Nonprofit Acquires Third LA Property to House Homeless Veterans
Serene Haven Inc., a nonprofit that acquires and renovates residential properties to provide housing to homeless military veterans and their families, has acquired a property located on West 54th Street in Los Angeles.
By Dees Stribling, Contributing Editor
Los Angeles—Serene Haven Inc., a nonprofit that acquires and renovates residential properties to provide housing to homeless military veterans and their families, has acquired a property located on West 54th Street in Los Angeles. The mixed-use property is made up of 15 apartment units situated above eight retail spaces, and will also include space that will become a field office for the Serene Haven organization.
Social services, including mental health counseling, physical therapy, drug and alcohol rehabilitation, and job placement services, are available to all veterans who reside at Serene Haven facilities, including the newly acquired 54th Street property. The organization also provides transportation to resident veterans in the form of shuttle service.

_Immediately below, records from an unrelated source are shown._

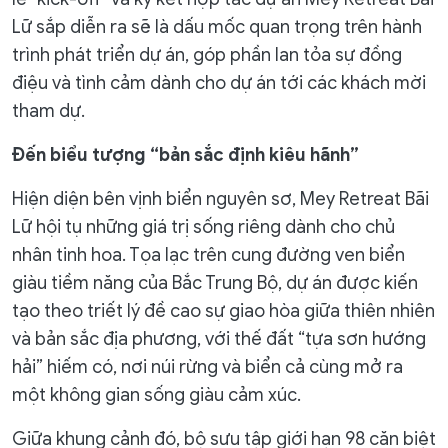
Lữ sắp diễn ra sẽ là dấu mốc quan trọng trên hành
trình phát triển dự án, góp phần lan tỏa sự đồng
điệu và tình cảm dành cho dự án tới các khách mời
tham dự.
Đến biểu tượng “bản sắc định kiêu hãnh”
Hiện diện bên vịnh biển nguyên sơ, Mey Retreat Bãi
Lữ hội tụ những giá trị sống riêng dành cho chủ
nhân tinh hoa. Tọa lạc trên cung đường ven biển
giàu tiềm năng của Bắc Trung Bộ, dự án được kiến
tạo theo triết lý đề cao sự giao hòa giữa thiên nhiên
và bản sắc địa phương, với thế đất “tựa sơn hướng
hải” hiếm có, nơi núi rừng và biển cả cùng mở ra
một không gian sống giàu cảm xúc.
Giữa khung cảnh đó, bộ sưu tập giới hạn 98 căn biệt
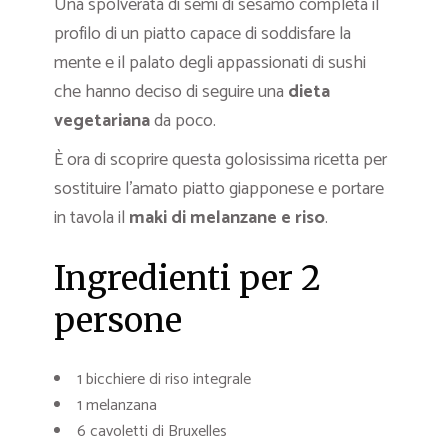
Una spolverata di semi di sesamo completa il
profilo di un piatto capace di soddisfare la
mente e il palato degli appassionati di sushi
che hanno deciso di seguire una
dieta
vegetariana
da poco.
È ora di scoprire questa golosissima ricetta per
sostituire l’amato piatto giapponese e portare
in tavola il
maki di melanzane e riso
.
Ingredienti per 2
persone
1 bicchiere di riso integrale
1 melanzana
6 cavoletti di Bruxelles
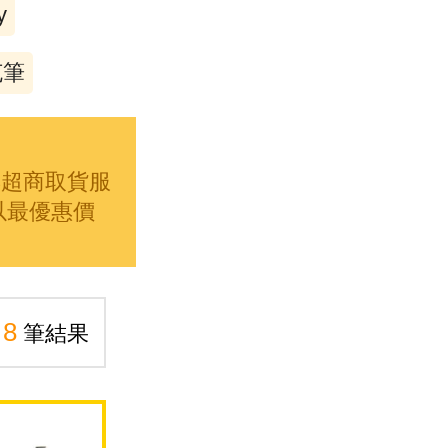
y
克筆
與超商取貨服
，以最優惠價
8
共
筆結果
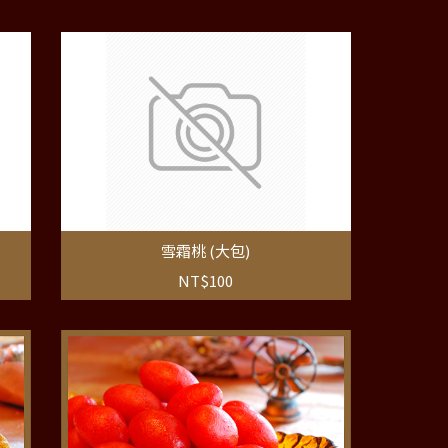
雪霜桃 (大包)
NT$100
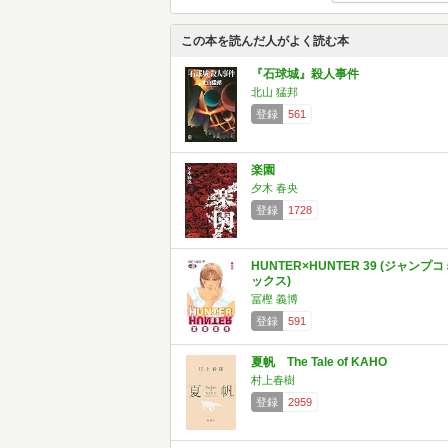
この本を読んだ人がよく読む本
『石球城』殺人事件
北山 猛邦
登録
561
楽園
夕木 春央
登録
1728
HUNTER×HUNTER 39 (ジャンプコ
ックス)
冨樫 義博
登録
591
夏帆 The Tale of KAHO
村上春樹
登録
2959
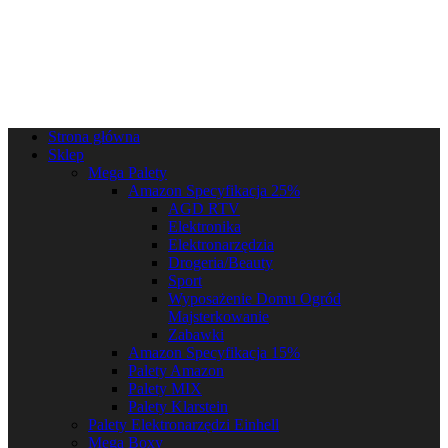
Strona główna
Sklep
Mega Palety
Amazon Specyfikacja 25%
AGD RTV
Elektronika
Elektronarzędzia
Drogeria/Beauty
Sport
Wyposażenie Domu Ogród
Majsterkowanie
Zabawki
Amazon Specyfikacja 15%
Palety Amazon
Palety MIX
Palety Klarstein
Palety Elektronarzędzi Einhell
Mega Boxy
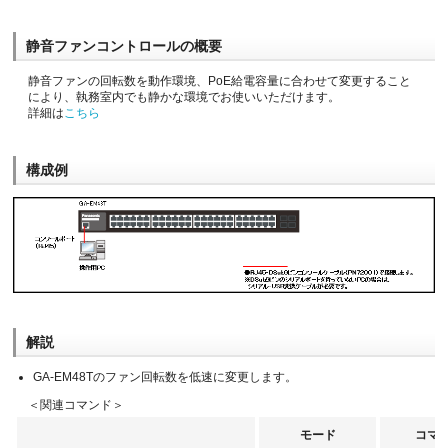
静音ファンコントロールの概要
静音ファンの回転数を動作環境、PoE給電容量に合わせて変更すること
により、執務室内でも静かな環境でお使いいただけます。
詳細は
こちら
構成例
解説
GA-EM48Tのファン回転数を低速に変更します。
＜関連コマンド＞
モード
コマ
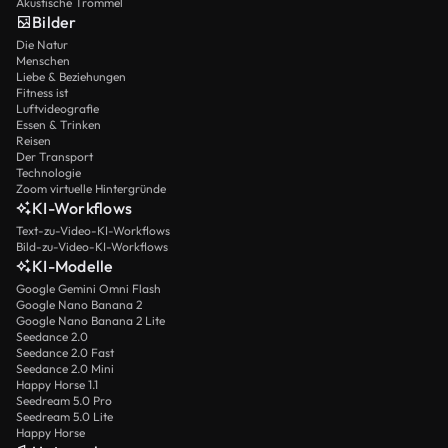
Akustische Trommel
Bilder
Die Natur
Menschen
Liebe & Beziehungen
Fitness ist
Luftvideografie
Essen & Trinken
Reisen
Der Transport
Technologie
Zoom virtuelle Hintergründe
KI-Workflows
Text-zu-Video-KI-Workflows
Bild-zu-Video-KI-Workflows
KI-Modelle
Google Gemini Omni Flash
Google Nano Banana 2
Google Nano Banana 2 Lite
Seedance 2.0
Seedance 2.0 Fast
Seedance 2.0 Mini
Happy Horse 1.1
Seedream 5.0 Pro
Seedream 5.0 Lite
Happy Horse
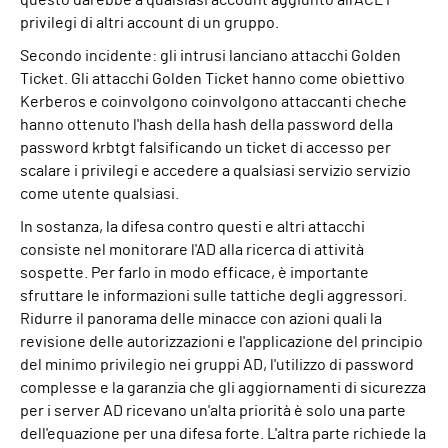
questo darebbe a qualsiasi account aggiunto all'ACL i
privilegi di altri account di un gruppo.
Secondo incidente: gli intrusi lanciano attacchi Golden
Ticket. Gli attacchi Golden Ticket hanno come obiettivo
Kerberos e coinvolgono
coinvolgono attaccanti che
che
hanno ottenuto l'hash della
hash della password
della
password
krbtgt
falsificando un ticket di accesso per
scalare i privilegi e accedere a qualsiasi servizio
servizio
come utente qualsiasi
.
In sostanza, la difesa contro questi e altri attacchi
consiste nel monitorare l'AD alla ricerca di attività
sospette. Per farlo in modo efficace, è importante
sfruttare le informazioni sulle tattiche degli aggressori.
Ridurre il panorama delle minacce con azioni quali la
revisione delle autorizzazioni e l'applicazione del principio
del minimo privilegio nei gruppi AD, l'utilizzo di password
complesse e la garanzia che gli aggiornamenti di sicurezza
per i server AD ricevano un'alta priorità è solo una parte
dell'equazione per una difesa forte. L'altra parte richiede la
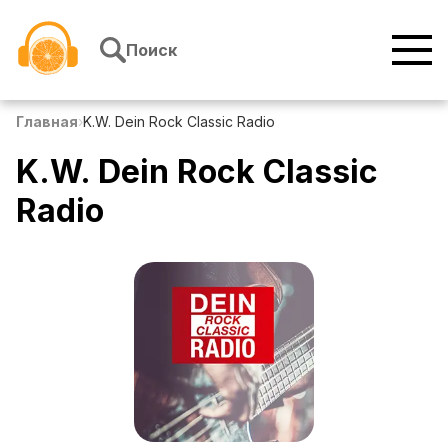
Перейти к содержимому
Поиск
Главная
›
K.W. Dein Rock Classic Radio
K.W. Dein Rock Classic
Radio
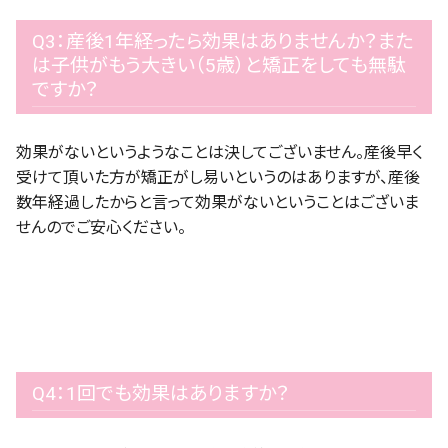
Q3：産後1年経ったら効果はありませんか？また
は子供がもう大きい（5歳）と矯正をしても無駄
ですか？
効果がないというようなことは決してございません。産後早く
受けて頂いた方が矯正がし易いというのはありますが、産後
数年経過したからと言って効果がないということはございま
せんのでご安心ください。
Q4：1回でも効果はありますか？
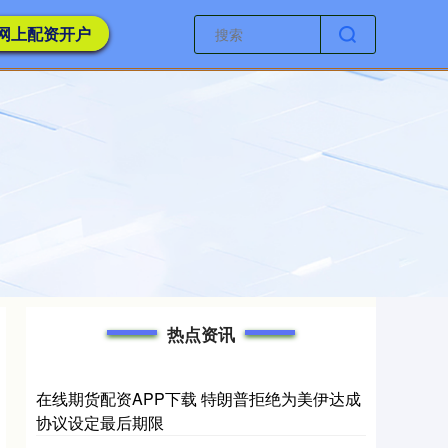
网上配资开户
热点资讯
在线期货配资APP下载 特朗普拒绝为美伊达成
协议设定最后期限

This is the third LA-area residential facility the organization has acquired to house veterans in the last two years, according to Matthew J. Heslin, chairman of Serene Haven Inc., and partner in Heslin Becker Properties. Heslin, a local real estate developer, co-founded the organization two years ago, investing about $3 million of his own money to get it up and running.
Serene Haven also owns and operates apartment complexes on Arlington Ave. and Ridgeley Drive in Los Angeles. These properties have been completely remodeled and are fully occupied by veterans and their families.
The mixed-use nature of the 54th Street property, however, is unlike the others, and will allow the organization to provide on-site opportunities for job placement and job training to assist residents. The residents’ rents will be subsidized by vouchers provided by HUD and the VA.
Heslin puts the number of homeless veterans in Los Angeles County at 20,000. Many of them, it seems, have been drawn to southern California by the mild climate. Often homeless veterans are bedeviled by post-traumatic stress syndrome, other mental health problems, and drug and alcohol abuse, and end up without a place to live. Heslin further posits that as many as 14,000 more former soldiers may be facing homelessness in the near future, now that the conflict in Iraq has wound down, and that troops are being drawn down from Afghanistan.